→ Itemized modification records
*** Begin section ***
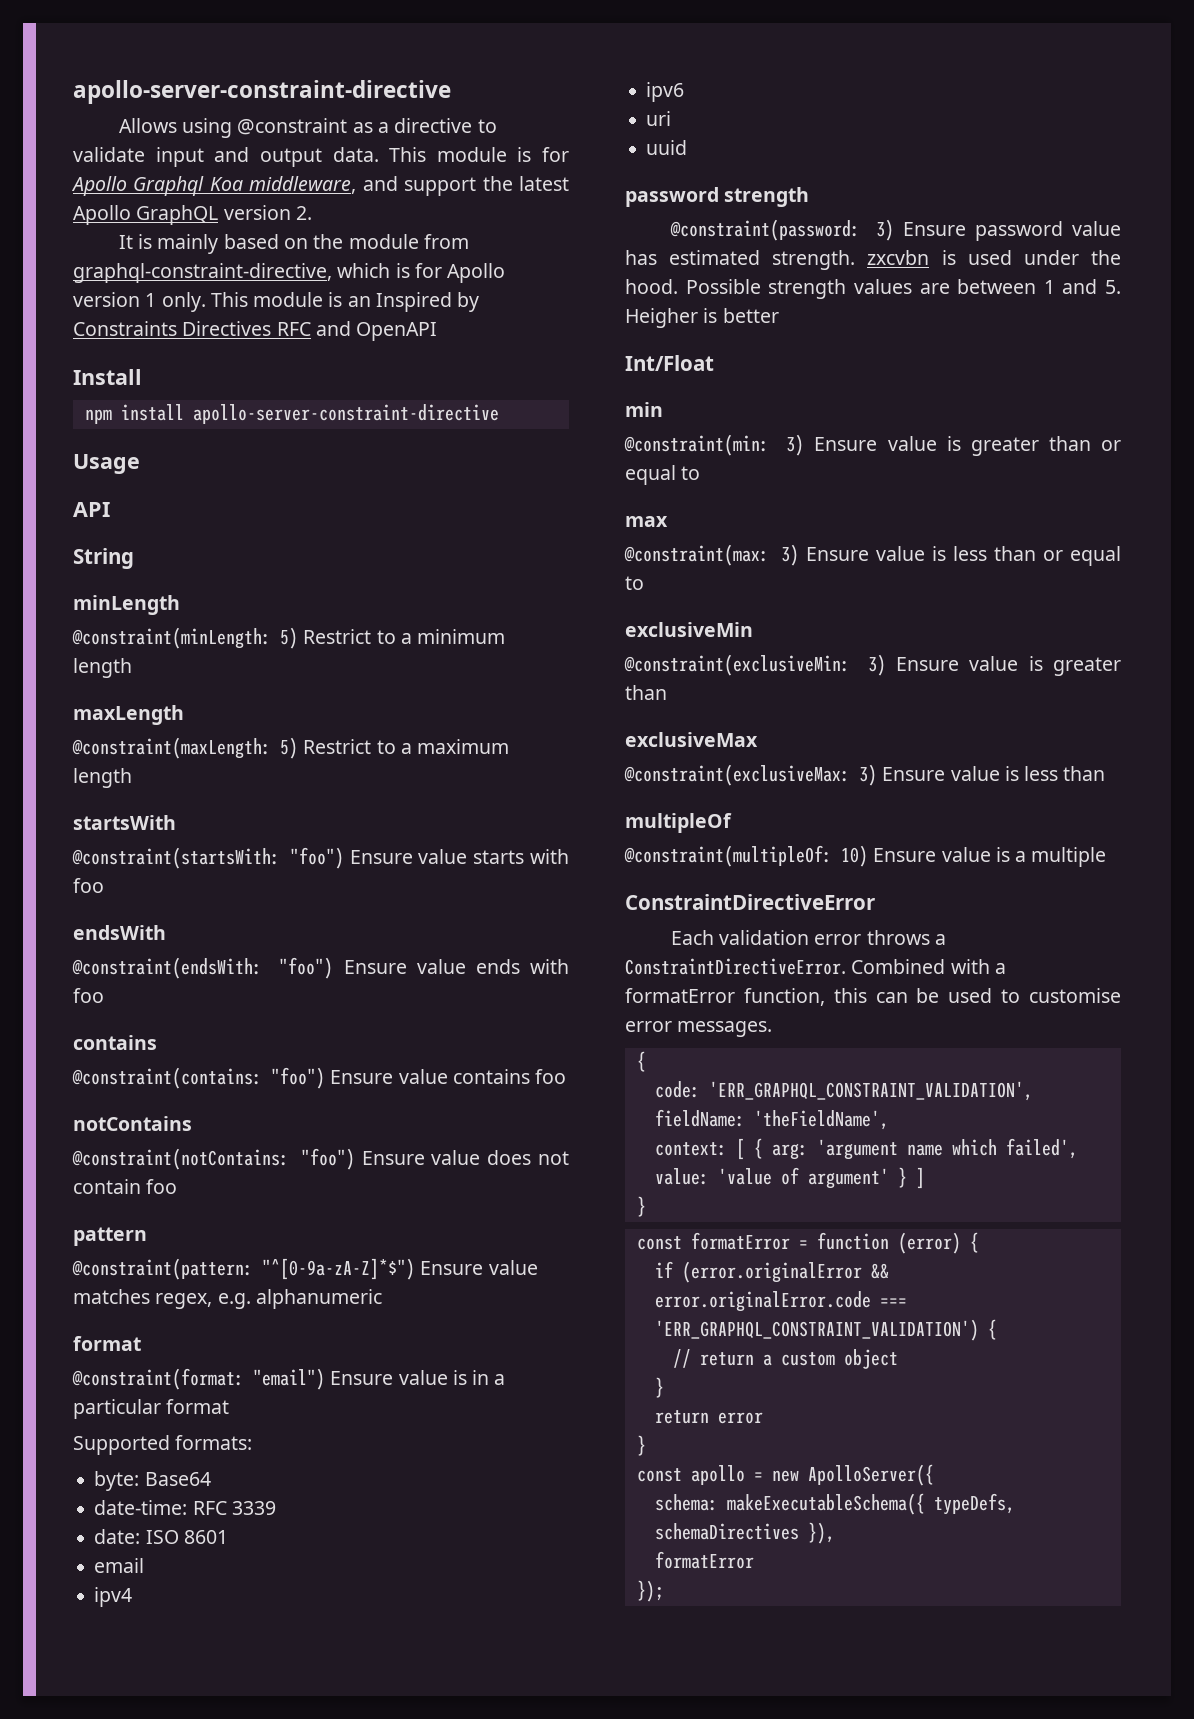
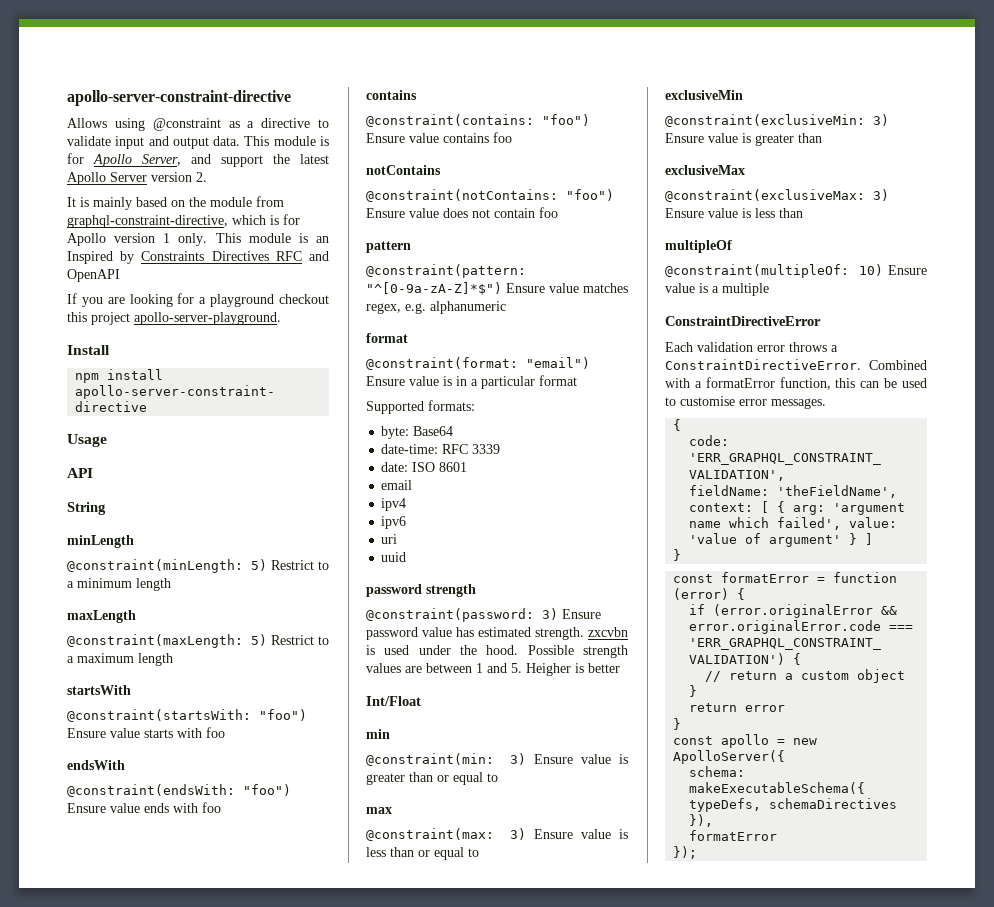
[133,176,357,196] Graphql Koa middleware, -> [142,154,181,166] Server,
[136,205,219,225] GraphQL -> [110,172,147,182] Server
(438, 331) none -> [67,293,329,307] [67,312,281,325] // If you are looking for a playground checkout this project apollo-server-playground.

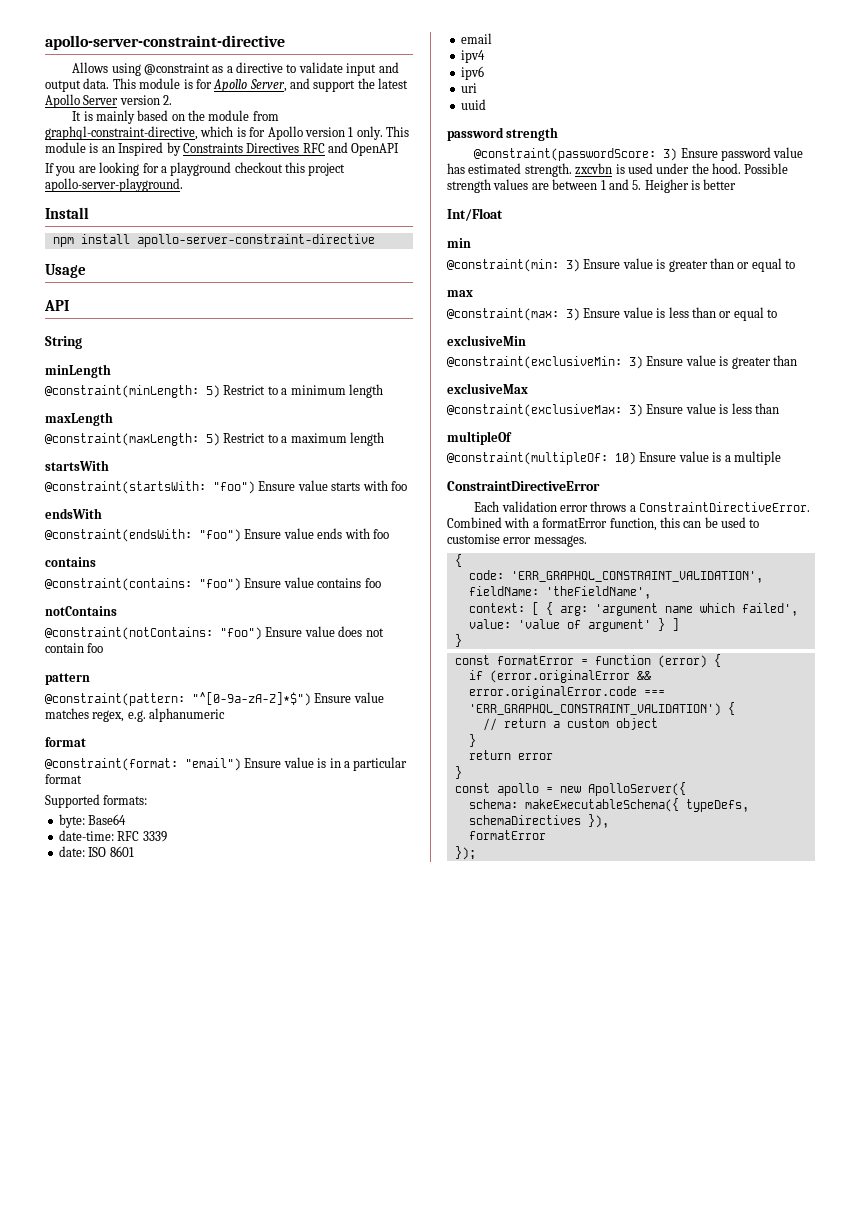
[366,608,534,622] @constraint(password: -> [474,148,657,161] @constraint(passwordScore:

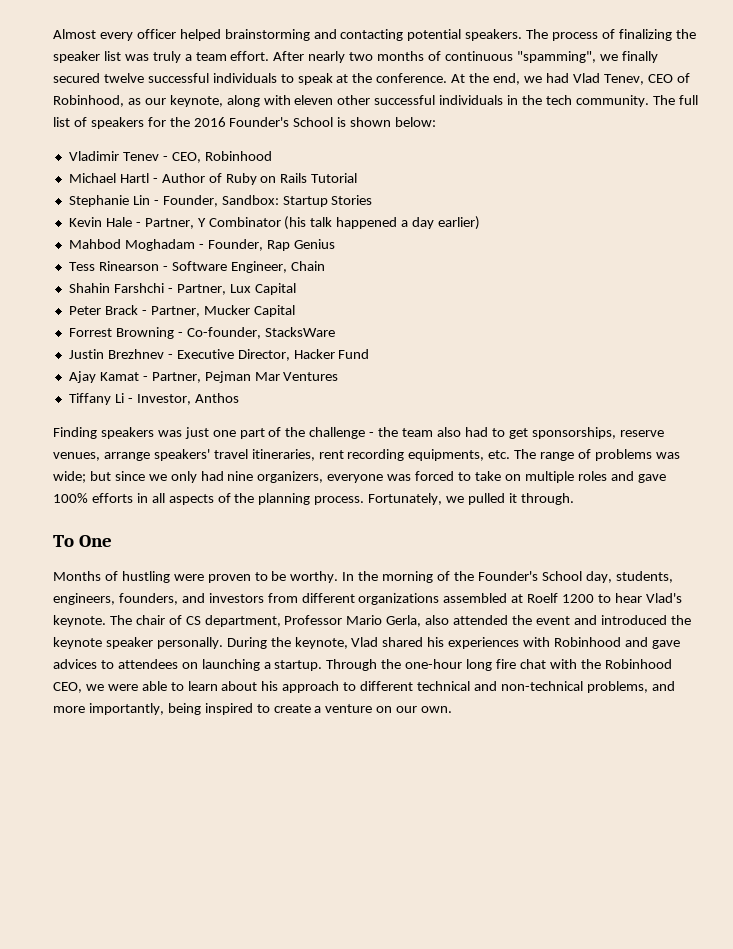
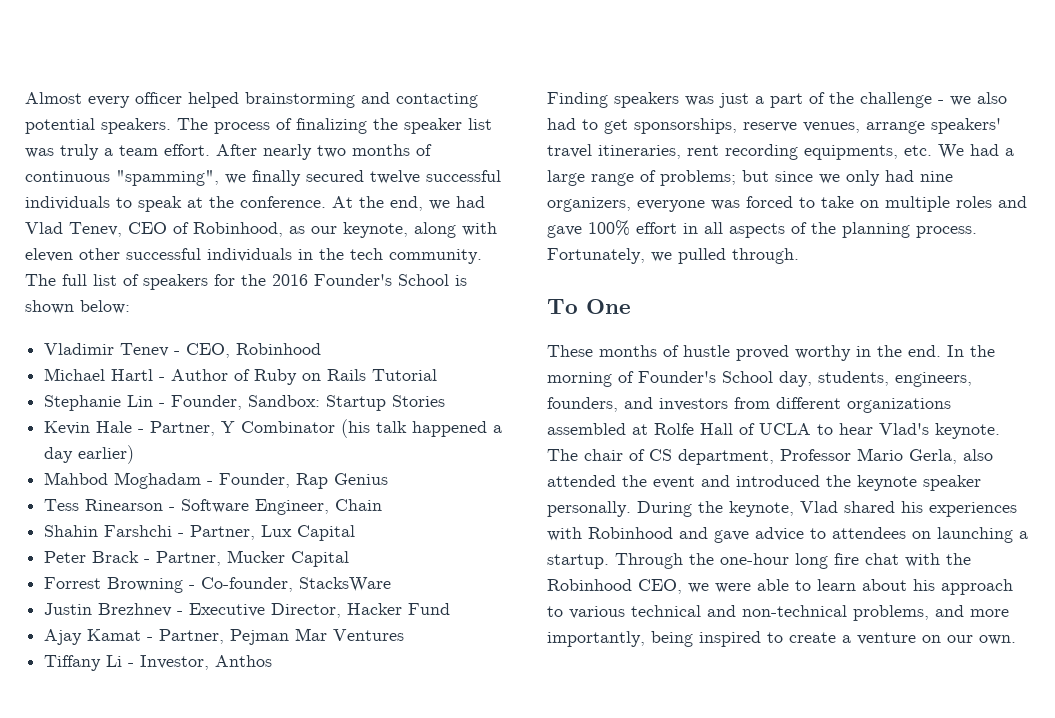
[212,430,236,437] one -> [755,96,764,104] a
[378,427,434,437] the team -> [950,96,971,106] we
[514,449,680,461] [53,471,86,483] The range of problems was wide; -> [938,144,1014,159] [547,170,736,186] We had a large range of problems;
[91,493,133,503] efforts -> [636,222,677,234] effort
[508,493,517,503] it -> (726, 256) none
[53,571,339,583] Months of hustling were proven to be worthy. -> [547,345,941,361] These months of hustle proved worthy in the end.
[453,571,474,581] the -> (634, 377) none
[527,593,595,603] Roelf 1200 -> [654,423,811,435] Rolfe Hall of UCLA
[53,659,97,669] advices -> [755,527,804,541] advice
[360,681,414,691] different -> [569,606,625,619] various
*** End section ***
→ ACTION ITEM
Filter the entries and copy each line with "none".

→ RESPONSE TO THE EXERCISE
(438, 331) none -> [67,293,329,307] [67,312,281,325] // If you are looking for a playground checkout this project apollo-server-playground.
[508,493,517,503] it -> (726, 256) none
[453,571,474,581] the -> (634, 377) none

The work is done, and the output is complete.